Given entries:

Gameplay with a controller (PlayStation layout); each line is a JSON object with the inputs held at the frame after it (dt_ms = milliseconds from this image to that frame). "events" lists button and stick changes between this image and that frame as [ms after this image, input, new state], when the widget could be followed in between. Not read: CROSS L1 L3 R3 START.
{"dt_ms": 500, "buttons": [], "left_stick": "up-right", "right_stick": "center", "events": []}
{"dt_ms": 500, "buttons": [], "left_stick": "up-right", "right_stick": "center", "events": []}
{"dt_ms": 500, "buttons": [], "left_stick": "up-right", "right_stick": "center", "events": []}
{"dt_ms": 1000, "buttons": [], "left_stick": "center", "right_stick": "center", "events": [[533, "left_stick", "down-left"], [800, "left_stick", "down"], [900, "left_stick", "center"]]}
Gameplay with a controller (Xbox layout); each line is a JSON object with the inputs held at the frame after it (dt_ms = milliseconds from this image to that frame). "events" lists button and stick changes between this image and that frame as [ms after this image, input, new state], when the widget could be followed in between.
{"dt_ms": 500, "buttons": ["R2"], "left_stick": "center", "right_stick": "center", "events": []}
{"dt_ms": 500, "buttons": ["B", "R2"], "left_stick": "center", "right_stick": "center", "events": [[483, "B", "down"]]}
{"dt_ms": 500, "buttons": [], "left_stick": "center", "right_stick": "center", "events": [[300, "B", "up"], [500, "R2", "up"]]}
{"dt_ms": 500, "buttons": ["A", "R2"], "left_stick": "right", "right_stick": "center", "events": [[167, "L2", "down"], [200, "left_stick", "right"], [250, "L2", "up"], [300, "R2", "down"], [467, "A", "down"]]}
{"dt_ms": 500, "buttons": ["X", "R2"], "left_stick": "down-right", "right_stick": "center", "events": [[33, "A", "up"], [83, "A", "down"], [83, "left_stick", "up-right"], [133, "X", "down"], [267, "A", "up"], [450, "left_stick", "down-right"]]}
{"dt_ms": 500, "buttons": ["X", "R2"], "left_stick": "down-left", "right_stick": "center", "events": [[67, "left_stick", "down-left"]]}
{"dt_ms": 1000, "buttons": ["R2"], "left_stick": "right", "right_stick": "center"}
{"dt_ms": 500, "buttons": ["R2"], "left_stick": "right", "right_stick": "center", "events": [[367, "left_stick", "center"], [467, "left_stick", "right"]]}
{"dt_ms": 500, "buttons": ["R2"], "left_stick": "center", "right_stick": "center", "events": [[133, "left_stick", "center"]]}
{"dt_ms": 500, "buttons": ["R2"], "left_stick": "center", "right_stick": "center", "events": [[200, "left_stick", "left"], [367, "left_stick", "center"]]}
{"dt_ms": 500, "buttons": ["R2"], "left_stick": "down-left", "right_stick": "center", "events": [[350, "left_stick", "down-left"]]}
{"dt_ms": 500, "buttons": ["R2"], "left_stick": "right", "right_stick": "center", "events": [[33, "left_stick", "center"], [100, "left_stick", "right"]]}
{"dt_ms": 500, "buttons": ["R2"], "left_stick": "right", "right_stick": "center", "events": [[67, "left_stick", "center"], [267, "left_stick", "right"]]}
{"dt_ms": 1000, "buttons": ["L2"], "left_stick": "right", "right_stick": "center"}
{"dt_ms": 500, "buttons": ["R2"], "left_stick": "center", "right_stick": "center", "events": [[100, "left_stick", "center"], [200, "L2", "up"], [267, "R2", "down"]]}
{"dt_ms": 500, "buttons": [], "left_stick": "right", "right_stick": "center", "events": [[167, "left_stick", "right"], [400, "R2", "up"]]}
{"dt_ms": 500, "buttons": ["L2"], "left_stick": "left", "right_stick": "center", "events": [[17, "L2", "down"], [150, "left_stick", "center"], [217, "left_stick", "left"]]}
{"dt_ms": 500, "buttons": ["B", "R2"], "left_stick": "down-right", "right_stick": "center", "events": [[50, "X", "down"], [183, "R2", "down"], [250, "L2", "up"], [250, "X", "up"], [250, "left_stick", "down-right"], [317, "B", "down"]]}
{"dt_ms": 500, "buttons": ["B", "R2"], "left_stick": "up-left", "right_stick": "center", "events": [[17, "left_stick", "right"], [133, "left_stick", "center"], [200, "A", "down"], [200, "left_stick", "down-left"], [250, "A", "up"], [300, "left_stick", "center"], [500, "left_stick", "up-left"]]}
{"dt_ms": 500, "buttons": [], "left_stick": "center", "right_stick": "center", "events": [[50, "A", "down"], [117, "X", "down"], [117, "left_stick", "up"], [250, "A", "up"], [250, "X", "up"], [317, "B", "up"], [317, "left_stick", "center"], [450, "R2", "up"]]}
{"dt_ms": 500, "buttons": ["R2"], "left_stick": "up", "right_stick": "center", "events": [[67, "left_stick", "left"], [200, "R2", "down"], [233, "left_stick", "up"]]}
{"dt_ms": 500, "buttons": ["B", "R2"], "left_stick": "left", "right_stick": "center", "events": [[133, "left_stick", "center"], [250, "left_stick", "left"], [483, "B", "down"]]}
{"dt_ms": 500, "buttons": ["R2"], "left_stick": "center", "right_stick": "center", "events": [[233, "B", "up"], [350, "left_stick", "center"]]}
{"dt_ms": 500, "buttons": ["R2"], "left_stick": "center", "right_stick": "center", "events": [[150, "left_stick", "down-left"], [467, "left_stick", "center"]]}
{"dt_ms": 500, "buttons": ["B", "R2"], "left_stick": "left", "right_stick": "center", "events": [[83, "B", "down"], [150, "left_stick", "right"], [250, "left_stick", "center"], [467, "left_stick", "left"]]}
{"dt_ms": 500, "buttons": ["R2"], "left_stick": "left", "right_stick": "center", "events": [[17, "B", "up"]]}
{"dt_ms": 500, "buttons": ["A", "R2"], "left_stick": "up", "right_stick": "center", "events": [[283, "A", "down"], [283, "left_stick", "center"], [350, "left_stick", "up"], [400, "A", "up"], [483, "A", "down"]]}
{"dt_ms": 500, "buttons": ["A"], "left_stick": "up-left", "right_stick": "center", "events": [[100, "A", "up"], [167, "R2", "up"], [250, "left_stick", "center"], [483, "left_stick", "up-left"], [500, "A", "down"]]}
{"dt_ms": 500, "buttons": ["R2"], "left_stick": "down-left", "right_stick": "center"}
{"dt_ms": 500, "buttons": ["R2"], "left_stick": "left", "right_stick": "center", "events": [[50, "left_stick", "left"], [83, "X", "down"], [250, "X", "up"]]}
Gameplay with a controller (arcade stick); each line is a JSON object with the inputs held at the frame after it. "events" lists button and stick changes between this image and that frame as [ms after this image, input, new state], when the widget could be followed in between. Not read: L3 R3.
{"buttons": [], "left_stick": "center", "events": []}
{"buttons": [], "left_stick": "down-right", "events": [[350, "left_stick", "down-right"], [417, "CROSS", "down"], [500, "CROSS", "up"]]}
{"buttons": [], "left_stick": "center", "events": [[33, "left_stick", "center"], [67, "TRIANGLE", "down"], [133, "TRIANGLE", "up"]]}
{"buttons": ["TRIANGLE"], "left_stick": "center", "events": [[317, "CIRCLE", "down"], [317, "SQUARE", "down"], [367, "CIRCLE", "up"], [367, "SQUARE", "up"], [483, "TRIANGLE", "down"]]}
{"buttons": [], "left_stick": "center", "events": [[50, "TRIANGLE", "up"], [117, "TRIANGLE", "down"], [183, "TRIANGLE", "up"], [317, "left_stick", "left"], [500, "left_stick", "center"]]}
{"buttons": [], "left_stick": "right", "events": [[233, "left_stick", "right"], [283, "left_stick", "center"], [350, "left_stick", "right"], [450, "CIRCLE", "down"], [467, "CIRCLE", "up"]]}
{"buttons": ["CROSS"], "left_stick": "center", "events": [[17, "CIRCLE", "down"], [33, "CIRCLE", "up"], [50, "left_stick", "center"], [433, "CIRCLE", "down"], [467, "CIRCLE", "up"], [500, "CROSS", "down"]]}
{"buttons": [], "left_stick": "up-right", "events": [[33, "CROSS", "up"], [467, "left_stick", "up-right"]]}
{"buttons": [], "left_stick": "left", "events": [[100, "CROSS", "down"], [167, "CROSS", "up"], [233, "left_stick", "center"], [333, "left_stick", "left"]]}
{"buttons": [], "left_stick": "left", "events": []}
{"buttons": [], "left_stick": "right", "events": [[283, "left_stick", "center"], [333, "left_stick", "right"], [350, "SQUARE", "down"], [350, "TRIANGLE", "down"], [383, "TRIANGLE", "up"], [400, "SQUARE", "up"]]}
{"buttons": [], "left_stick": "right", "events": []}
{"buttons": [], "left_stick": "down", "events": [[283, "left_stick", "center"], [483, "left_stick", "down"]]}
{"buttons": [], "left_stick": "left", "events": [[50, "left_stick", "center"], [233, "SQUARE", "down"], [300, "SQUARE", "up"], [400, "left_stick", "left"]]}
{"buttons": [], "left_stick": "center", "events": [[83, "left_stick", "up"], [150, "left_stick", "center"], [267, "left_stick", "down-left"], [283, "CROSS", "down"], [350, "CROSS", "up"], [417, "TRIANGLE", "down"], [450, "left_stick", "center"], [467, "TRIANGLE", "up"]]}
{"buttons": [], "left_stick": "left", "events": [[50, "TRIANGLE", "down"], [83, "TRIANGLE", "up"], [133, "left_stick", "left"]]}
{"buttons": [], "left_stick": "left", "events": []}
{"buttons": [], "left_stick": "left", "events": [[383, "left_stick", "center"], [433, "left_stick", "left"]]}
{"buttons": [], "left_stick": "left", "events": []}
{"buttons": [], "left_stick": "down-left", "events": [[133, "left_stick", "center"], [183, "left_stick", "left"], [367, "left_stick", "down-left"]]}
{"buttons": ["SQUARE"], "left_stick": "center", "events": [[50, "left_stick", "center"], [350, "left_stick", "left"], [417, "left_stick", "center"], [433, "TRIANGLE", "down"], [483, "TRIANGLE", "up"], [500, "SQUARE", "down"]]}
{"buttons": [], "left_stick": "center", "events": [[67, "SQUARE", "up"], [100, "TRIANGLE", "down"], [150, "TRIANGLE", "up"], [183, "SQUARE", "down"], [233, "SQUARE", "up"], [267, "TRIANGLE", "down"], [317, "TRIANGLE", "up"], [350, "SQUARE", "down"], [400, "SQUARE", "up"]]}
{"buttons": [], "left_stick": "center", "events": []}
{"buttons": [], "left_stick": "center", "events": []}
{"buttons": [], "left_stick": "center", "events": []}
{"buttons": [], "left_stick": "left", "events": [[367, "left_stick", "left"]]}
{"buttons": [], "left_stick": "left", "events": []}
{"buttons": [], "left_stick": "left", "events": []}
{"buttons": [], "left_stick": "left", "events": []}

What to produce: Search the listing above for "milliseconds" and copy every line that holds it.

Output for this task:
Gameplay with a controller (PlayStation layout); each line is a JSON object with the inputs held at the frame after it (dt_ms = milliseconds from this image to that frame). "events" lists button and stick changes between this image and that frame as [ms after this image, input, new state], when the widget could be followed in between. Not read: CROSS L1 L3 R3 START.
Gameplay with a controller (Xbox layout); each line is a JSON object with the inputs held at the frame after it (dt_ms = milliseconds from this image to that frame). "events" lists button and stick changes between this image and that frame as [ms after this image, input, new state], when the widget could be followed in between.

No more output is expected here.